As expected, the output is of shape:
(30, 2)
But looking into it seems like its regressing the same values.
[[37.48257 0.7025466 ]
[37.48258 0.70254654]
[37.48257 0.70254654]
[37.48257 0.7025466 ]
[37.48258 0.70254654]
[37.48258 0.70254654]
[37.48258 0.70254654]
[37.48258 0.7025465 ]
[42.243515 0.6581909 ]
[37.48258 0.70254654]
[37.48257 0.70254654]
[37.48258 0.70254654]
[37.48261 0.7025462 ]
[37.48257 0.7025466 ]
[37.482582 0.70254654]
[37.482567 0.70254654]
[37.48257 0.7025466 ]
[37.48258 0.70254654]
[37.48258 0.70254654]
[37.48257 0.7025466 ]
[37.48258 0.70254654]
[37.48258 0.70254654]
[37.48258 0.70254654]
[37.482567 0.7025465 ]
[37.48261 0.7025462 ]
[37.482574 0.7025466 ]
[37.48261 0.7025462 ]
[37.48261 0.70254624]
[37.48258 0.70254654]
[37.48261 0.7025462 ]]
while my target values (y_test) is this:
[[70. 0.6]
[40. 0.6]
[ 6. 0.6]
[94. 0.7]
[50. 0.6]
[60. 0.6]
[16. 0.6]
[76. 0.9]
[92. 0.6]
[32. 0.8]
[22. 0.7]
[70. 0.7]
[36. 1. ]
[64. 0.7]
[ 0. 0.9]
[82. 0.9]
[38. 0.6]
[54. 0.8]
[28. 0.8]
[62. 0.7]
[12. 0.6]
[72. 0.8]
[66. 0.8]
[ 2. 1. ]
[98. 1. ]
[20. 0.8]
[82. 1. ]
[38. 1. ]
[68. 0.6]
[62. 1. ]]
It's like approaching the whole dataset as 1 data point. Can anybody with some experience find any obvious mistake here?

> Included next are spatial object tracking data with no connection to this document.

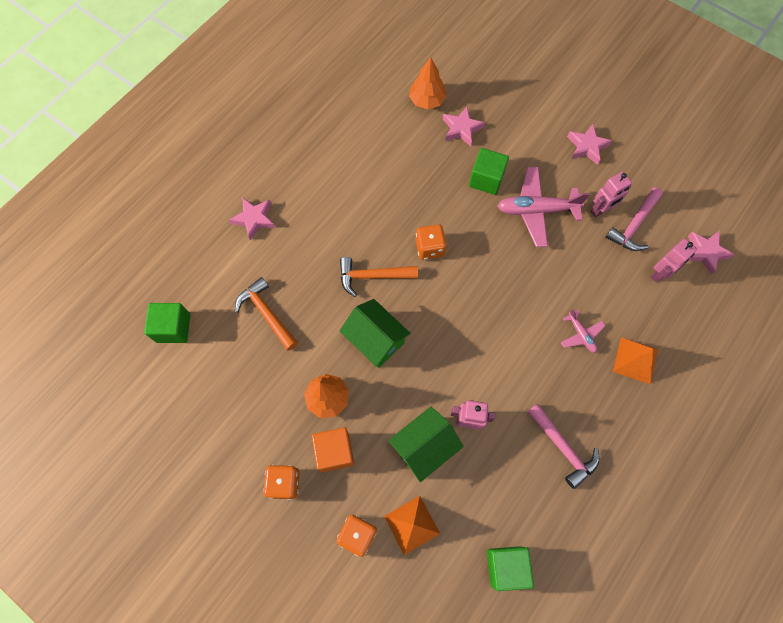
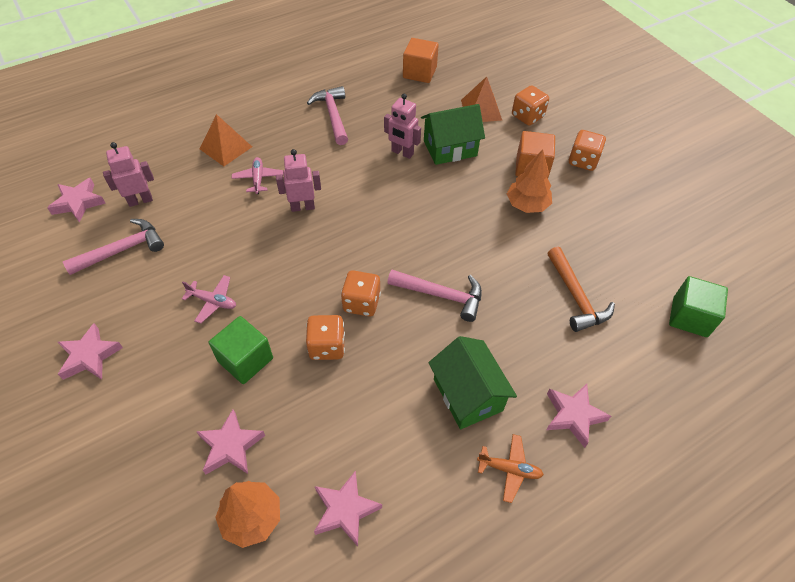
camera: 160 degrees left, 15 degrees down
(289, 173) = (509, 469): none -> orange plane
(373, 276) = (441, 295): orange hammer -> pink hammer
(375, 340) = (462, 236): green house -> green house (468, 395)
(377, 121) = (345, 510): none -> pink star
(437, 207) = (327, 346): none -> orange dice
(506, 566) = (419, 72): green cube -> orange cube
(536, 210) = (213, 301): pink plane -> pink plane, size x0.51
(601, 210) = (142, 277): pink robot -> pink robot (302, 207)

Appreciate any kind of help!
CodePudding user response:
When weights are random, they contribute to concrete inpute calculations chaotically, and we always get nearly same output. Did you train the model? Looks like not, consider simple MNIST solver output before training:
[-2.39 -2.54 -2.23 -2.24 -2.29 -2.37 -2.39 -2.10 -2.34 -2.20]
[-2.28 -2.43 -2.25 -2.33 -2.28 -2.42 -2.26 -2.19 -2.37 -2.25]

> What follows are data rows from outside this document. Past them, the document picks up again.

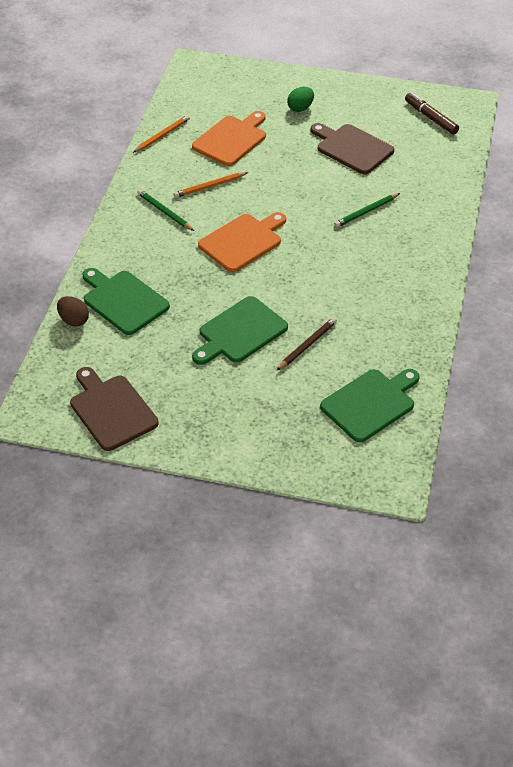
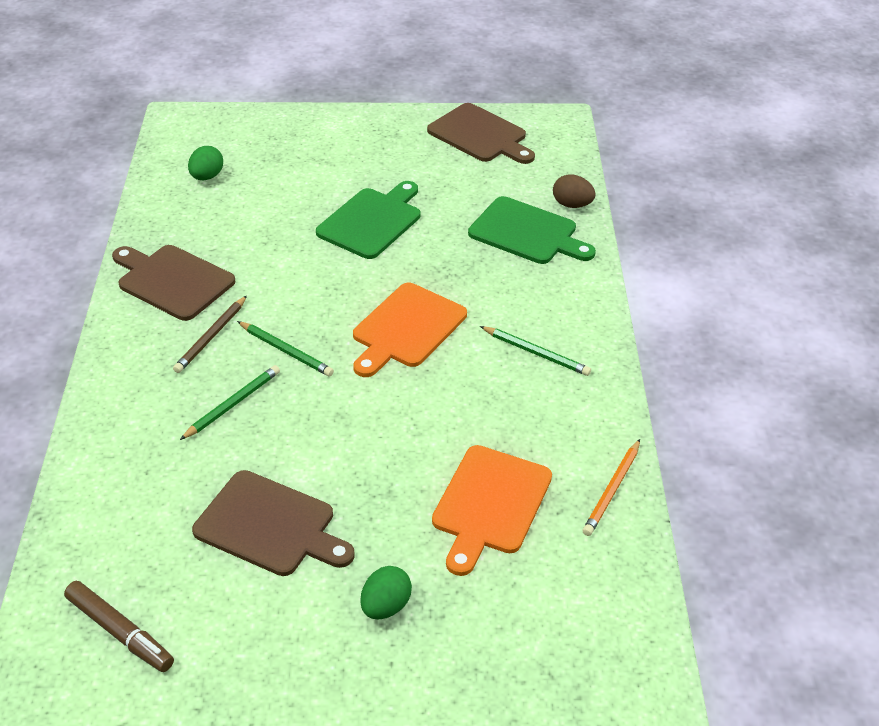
camera: 165 degrees right, 5 degrees down
(209, 186) = (489, 406): orange pencil -> none
(307, 345) = (288, 219): brown pencil -> brown pencil (211, 336)
(327, 239) = (286, 351): none -> green pencil
(370, 403) = (207, 177): green cutting board -> green egg
(402, 304) = (172, 281): none -> brown cutting board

[-2.43 -2.44 -2.25 -2.33 -2.33 -2.37 -2.30 -2.10 -2.37 -2.17]
[-2.33 -2.43 -2.28 -2.27 -2.34 -2.34 -2.28 -2.16 -2.37 -2.26]
and after:
[-31.72 -31.65 -25.43 -20.04 -29.68 -0.00 -22.74 -25.88 -16.28 -13.30] (5)
[-12.44 -29.92 -21.19 -25.86 -22.53 -12.01 -0.00 -22.61 -18.88 -23.54] (6)
[-23.86 -25.77 -11.88 -9.18 -19.51 -20.85 -28.71 -0.00 -22.11 -14.57] (7)
[-33.67 -23.45 -17.82 -0.00 -28.89 -14.20 -32.54 -14.45 -11.13 -15.40] (3)
UPD: So training is presented, but not accomplishes its target. Well, a lot of things can be a reason. Besides of technical issues, the task may be to complex for neural network, for example, if target function can't be learned with gradual improvement.
Check datapathes, try to simplify the task, find some example solution, that solves close problem, examine and rework it.